Sie zeigt sich auch an anderen Stellen des Gesetzes: Anstatt private Anleger vom Grauen Kapitalmarkt fernzuhalten, soll es die Angebote dort transparenter machen, etwa indem es die Prospektpflicht nach dem Vermögensanlagengesetz erweitert. Um aber die Finanzierung innovativer kleiner und mittlerer Unternehmen – beispielsweise aus der Fintech-Branche – nicht zu behindern, nimmt das Gesetz Crowdfunding in Form des Crowdinvestings unter bestimmten Voraussetzungen von der Prospektpflicht aus.

Diese Balance scheint mir an anderen Stellen in Gefahr. Ich denke dabei unter anderem an die reformierte Finanzmarktrichtlinie MiFID II, die neben sehr vielen anderen Regelungen auch solche zum Verbraucherschutz enthält. So sieht sie (in Artikel 25 Absatz 6) beispielsweise eine Erklärung zur Geeignetheit der Anlageempfehlung vor. Darin sollen Wertpapierdienstleistungsunternehmen künftig darlegen, ich zitiere, „wie die Beratung auf die Präferenzen, Ziele und sonstigen Merkmale des Kleinanlegers abgestimmt wurde.“ Außerdem soll sämtliche Kommunikation aufgezeichnet werden, die orderrelevant ist: Telefonate, E-Mails, Faxe, Vor-Ort-Gespräche etc. etc.

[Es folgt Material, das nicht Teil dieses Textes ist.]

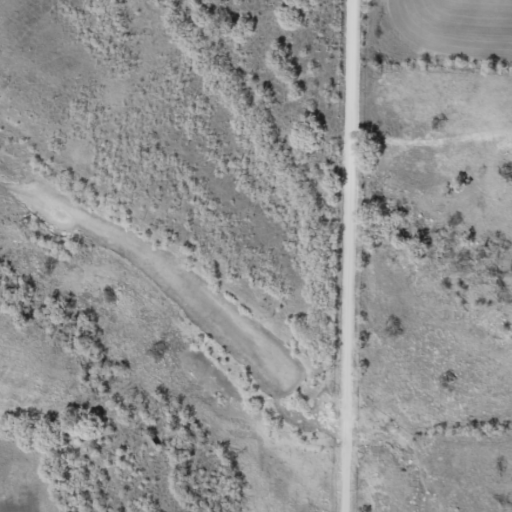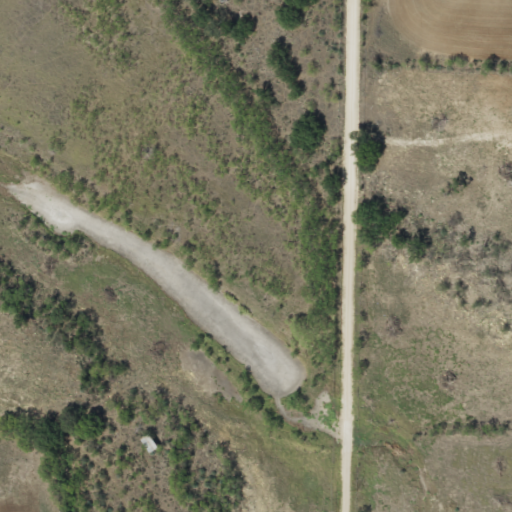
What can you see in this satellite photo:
road: (347, 256)
road: (76, 437)
building: (151, 443)
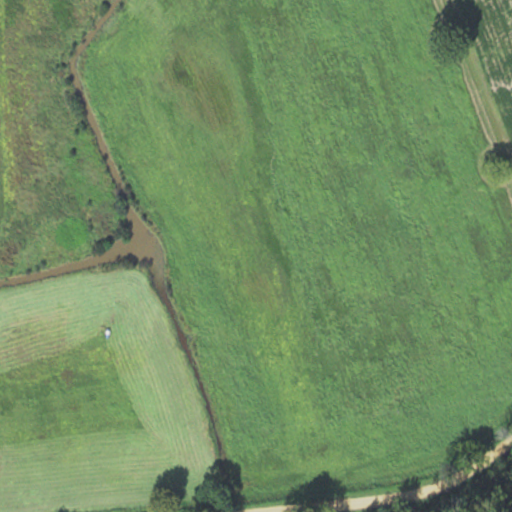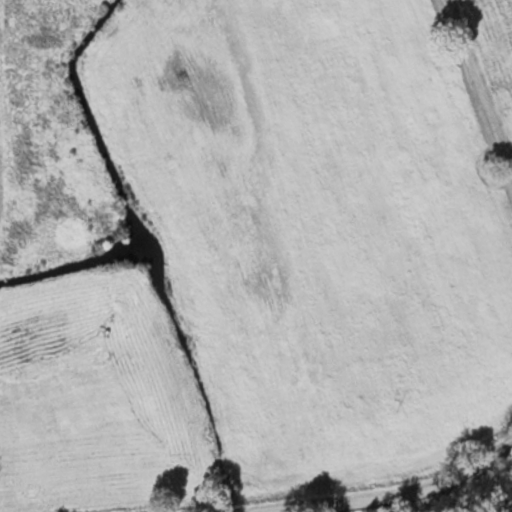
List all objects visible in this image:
road: (424, 487)
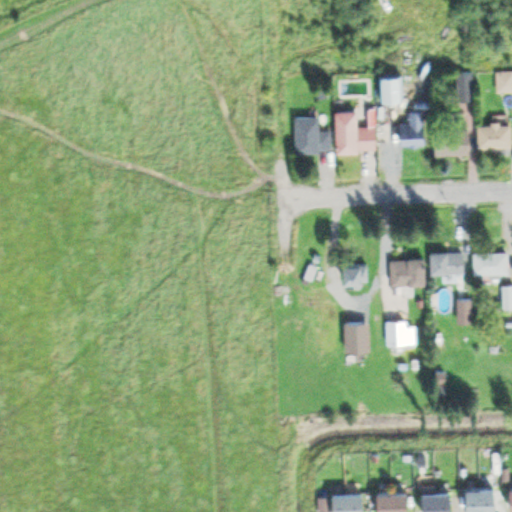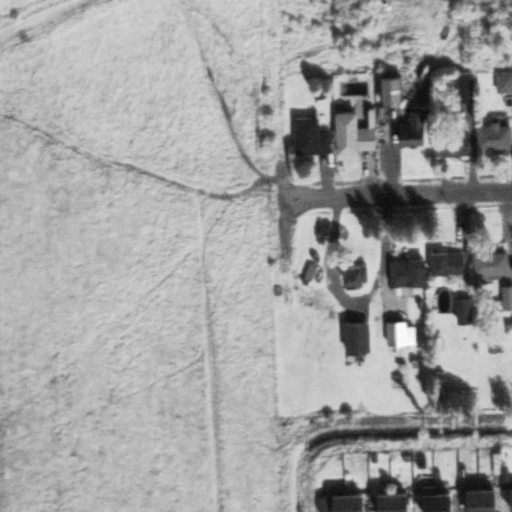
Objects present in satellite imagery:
building: (393, 89)
building: (469, 89)
building: (417, 132)
building: (356, 136)
building: (314, 137)
building: (497, 138)
building: (455, 144)
building: (452, 264)
building: (495, 264)
building: (413, 272)
building: (359, 276)
building: (509, 297)
building: (471, 311)
building: (362, 337)
building: (484, 500)
building: (351, 502)
building: (439, 502)
building: (395, 503)
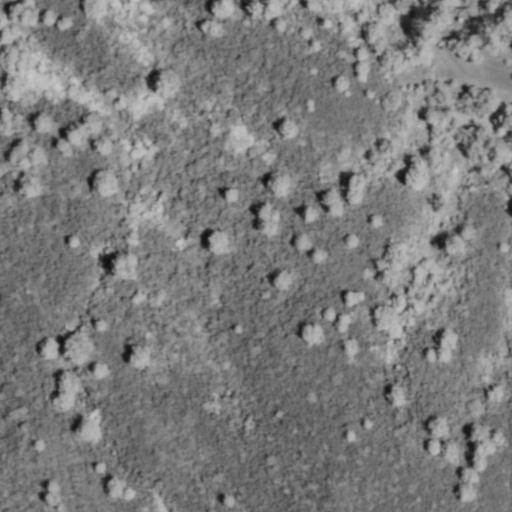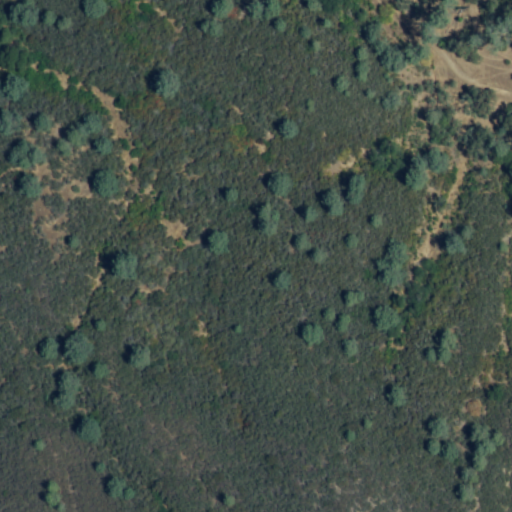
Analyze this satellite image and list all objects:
road: (435, 61)
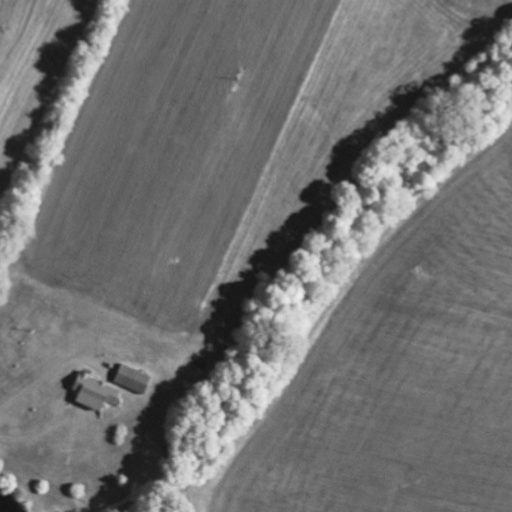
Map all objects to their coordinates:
building: (133, 378)
building: (96, 391)
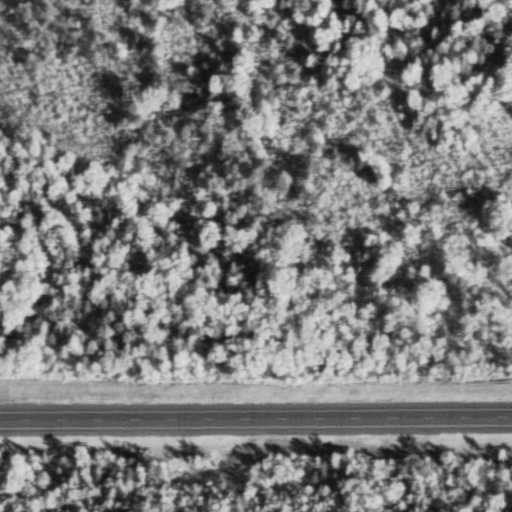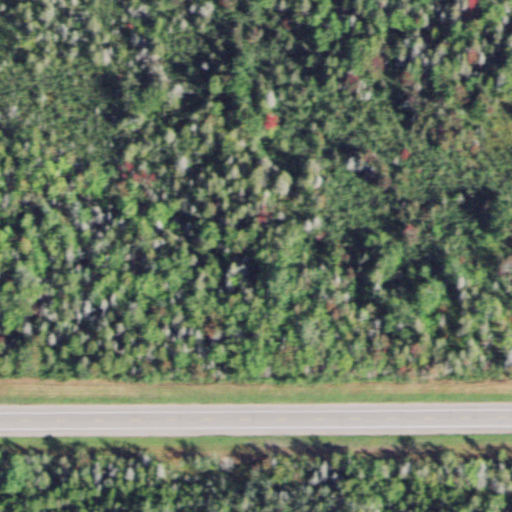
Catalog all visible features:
road: (256, 414)
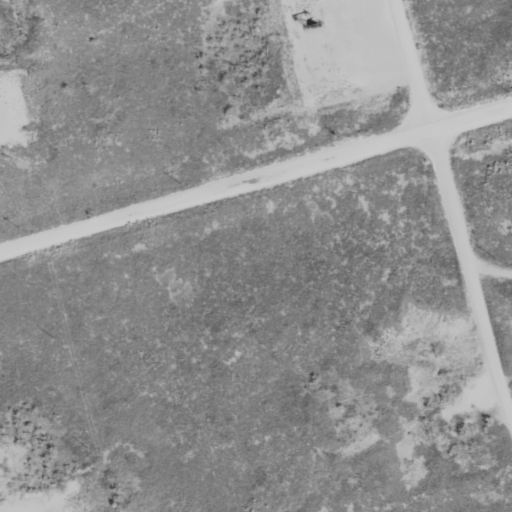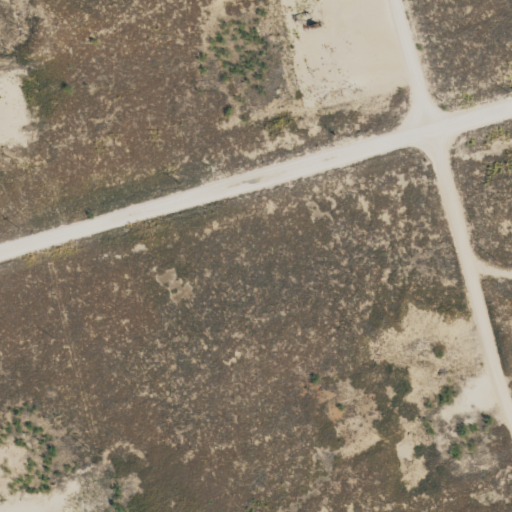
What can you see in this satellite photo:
petroleum well: (311, 30)
road: (255, 175)
road: (453, 207)
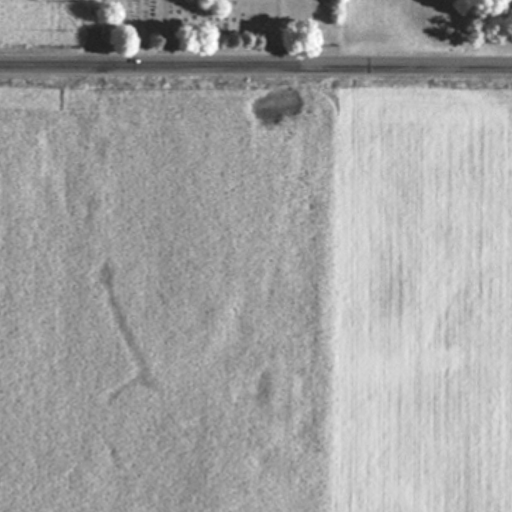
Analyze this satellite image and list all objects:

Die neue MiFID macht eine Reihe weiterer Vorgaben im Sinne des Anlegerschutzes – etwa zur Kostentransparenz und zur Annahme von Provisionen. Anbieter sollen auch dazu verpflichtet werden, sich schon bei der Produktentwicklung an den Interessen der Endkunden zu orientieren. Emittenten (die unter die MiFID fallen) und Vertriebsunternehmen sollen vorab definieren, auf welchem Zielmarkt ihre Finanzinstrumente vertrieben werden sollen. Zu diesen Regelungen hat die europäische Wertpapieraufsichtsbehörde ESMA im Dezember vergangenen Jahres zahlreiche Details vorgeschlagen. In der Banken- und der Versicherungsregulierung werden sich in Zukunft ähnliche Vorgaben finden, und auch die geplante Novelle der europäischen Vermittlerrichtlinie greift das Thema auf.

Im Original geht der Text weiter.